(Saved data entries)

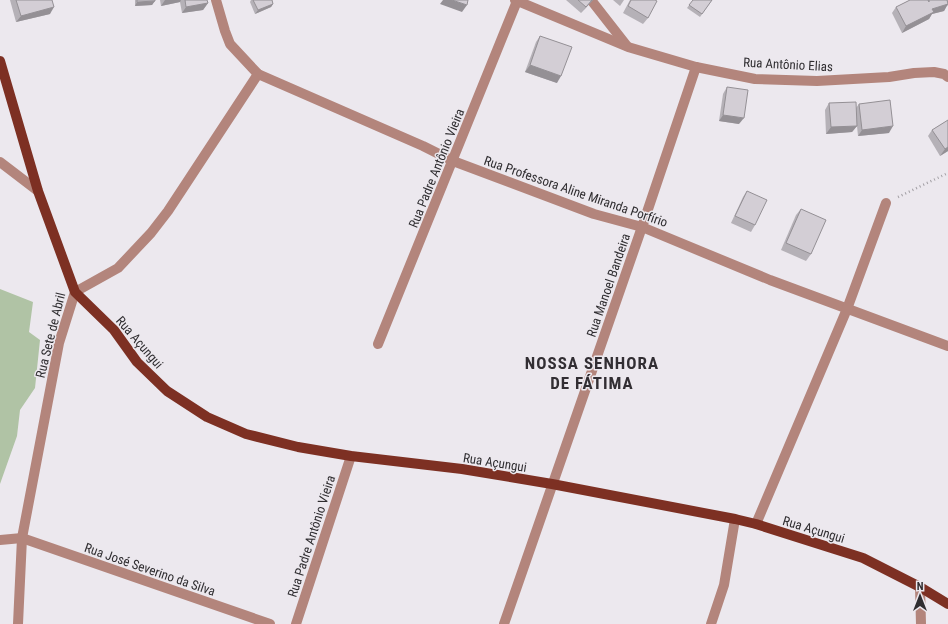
<svg xmlns="http://www.w3.org/2000/svg" width="948" height="624" font-family="'Roboto Condensed',sans-serif">
	<style>
		.green { fill: #b0c3a5 }
		.lines { fill: none; stroke-linecap: round; stroke-linejoin: round }
		.path { stroke: #a29fa4; stroke-width: 2.5; stroke-dasharray: 1 3; stroke-linecap: butt }
		.minor { stroke: #b3857c; stroke-width: 10 }
		.major { stroke: #7d3023; stroke-width: 10 }
		.wall { fill: #b5b1b7 }
		.shaded-wall { fill: #949095 }
		.building { fill: #d3ced5; stroke: #949095 }
		.labels { text-anchor: middle; stroke-width: 3; stroke-linejoin: round; paint-order: stroke }
		.street-label { font-size: 13px; fill: #2f2d30; stroke: #ece8ee }
		.district-label { font-size: 17px; font-weight: bold; letter-spacing: 1px; fill: #322e33; stroke: #ece8ee }
	</style>
	<rect width="100%" height="100%" fill="#ece8ee"/>
	<polygon class="green" points="0,289 33,302 29,332 40,340 35,388 20,410 17,436 0,484"/>
	<g class="lines">
		<polyline class="path" points="898,197 948,173"/>
		<g class="minor">
			<polyline points="216,0 225,31 230,44 258,74 423,146 453,161 594,214 642,227 770,280 948,346"/>
			<polyline points="515,0 628,47 696,67 755,79 817,81 889,77 914,73 934,72 944,74 948,77"/>
			<polyline points="591,0 627,46"/>
			<polyline points="0,162 38,191"/>
			<polyline points="378,344 517,1"/>
			<polyline points="756,524 847,309 886,203"/>
			<polyline points="0,540 22,538 270,624"/>
			<polyline points="920,587 921,624"/>
			<polyline points="18,624 22,538 59,343 75,292 118,268 151,233 168,211 258,74"/>
			<polyline points="296,624 351,456"/>
			<polyline points="504,624 642,227 696,67"/>
			<polyline points="711,624 724,585 735,519"/>
		</g>
		<polyline class="major" points="0,61 38,191 75,292 114,330 137,362 167,391 207,417 246,434 298,447 351,456 462,469 552,484 735,519 756,524 863,558 920,587 948,604"/>
	</g>
	<g class="wall">
		<polygon points="10,0 52,0 50,14 16,22"/>
		<polygon points="135,0 155,0 152,5 135,6"/>
		<polygon points="160,0 207,0 208,3 203,10 182,13 180,2 161,6"/>
		<polygon points="251,0 272,0 273,4 271,7 255,14 250,2"/>
		<polygon points="566,0 593,0 581,13"/>
		<polygon points="613,0 624,0 620,6"/>
		<polygon points="630,0 655,0 648,18 643,24 623,13"/>
		<polygon points="693,0 712,0 700,17 687,8"/>
		<polygon points="910,0 948,0 948,6 947,5 944,11 932,14 929,19 902,33 892,13 896,7"/>
		<polygon points="540,36 557,83 525,72 536,42"/>
		<polygon points="727,87 739,124 719,121 723,94"/>
		<polygon points="829,103 856,108 859,104 889,133 858,136 857,126 852,132 826,134 825,110"/>
		<polygon points="948,120 948,151 940,156 928,136 932,130"/>
		<polygon points="747,191 755,225 751,232 731,223 743,197"/>
		<polygon points="801,209 811,254 806,261 781,250 796,215"/>
	</g>
	<g class="shaded-wall">
		<polygon points="165,0 181,0 180,2 161,6"/>
		<polygon points="443,0 452,0 467,5 462,12 440,4"/>
		<polygon points="592,0 593,0 581,13 586,7"/>
		<polygon points="155,1 152,5 135,6 137,2"/>
		<polygon points="208,3 203,10 182,13 186,7"/>
		<polygon points="273,4 271,7 255,14 258,10"/>
		<polygon points="948,4 944,11 932,14 929,19 902,33 906,26 932,9"/>
		<polygon points="54,7 50,14 16,22 21,16"/>
		<polygon points="530,65 561,76 557,83 525,72"/>
		<polygon points="723,115 744,118 739,124 719,121"/>
		<polygon points="857,126 852,132 826,134 831,127"/>
		<polygon points="893,126 889,133 858,136 862,130"/>
		<polygon points="948,147 948,151 940,156 945,149"/>
	</g>
	<g class="building">
		<polygon points="16,0 52,0 54,7 21,16"/>
		<polygon points="137,0 155,0 155,1 137,2"/>
		<polygon points="185,0 207,0 208,3 186,7"/>
		<polygon points="253,0 272,0 273,4 258,10"/>
		<polygon points="452,0 468,0 467,5"/>
		<polygon points="578,0 592,0 586,7"/>
		<polygon points="631,0 655,0 657,1 648,18 628,6"/>
		<polygon points="693,0 712,0 702,14 689,5"/>
		<polygon points="910,0 928,0 929,2 929,0 947,0 948,4 932,9 934,12 906,26 896,7"/>
		<polygon points="540,36 572,47 561,76 530,65"/>
		<polygon points="727,87 748,90 744,118 723,115"/>
		<polygon points="890,100 893,126 862,130 859,104"/>
		<polygon points="856,102 857,126 831,127 829,103"/>
		<polygon points="948,120 948,147 945,149 932,130"/>
		<polygon points="747,191 767,200 755,225 735,216"/>
		<polygon points="801,209 826,220 811,254 786,243"/>
	</g>
	<g class="labels">
		<g class="street-label">
			<text transform="translate(788 64) rotate(3)" y="5">Rua Antônio Elias</text>
			<text transform="translate(436 168) rotate(-68)" y="5">Rua Padre Antônio Vieira</text>
			<text transform="translate(576 191) rotate(19)" y="5">Rua Professora Aline Miranda Porfírio</text>
			<text transform="translate(608 285) rotate(-71)" y="5">Rua Manoel Bandeira</text>
			<text transform="translate(50 335) rotate(-76)" y="5">Rua Sete de Abril</text>
			<text transform="translate(140 342) rotate(49)" y="5">Rua Açungui</text>
			<text transform="translate(495 462) rotate(9)" y="5">Rua Açungui</text>
			<text transform="translate(814 529) rotate(17)" y="5">Rua Açungui</text>
			<text transform="translate(311 536) rotate(-72)" y="5">Rua Padre Antônio Vieira</text>
			<text transform="translate(150 569) rotate(19)" y="5">Rua José Severino da Silva</text>
		</g>
		<g class="district-label">
			<text x="592" y="369">NOSSA SENHORA<tspan x="592" dy="20">DE FÁTIMA</tspan></text>
		</g>
	</g>
	<g transform="translate(920 596)" stroke="#ece8ee" stroke-width="3" paint-order="stroke">
	<path d="M0-3L7 15L0 10L-7 15Z" fill="#2f2d30"/>
	<text y="-6" font-size="11" font-weight="bold" text-anchor="middle" fill="#2f2d30">N</text>
	</g>
</svg>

▶ **EXERCISE**
Return each line of the data where the word "labels" appears.

▶ **ANSWER**
		.labels { text-anchor: middle; stroke-width: 3; stroke-linejoin: round; paint-order: stroke }
	<g class="labels">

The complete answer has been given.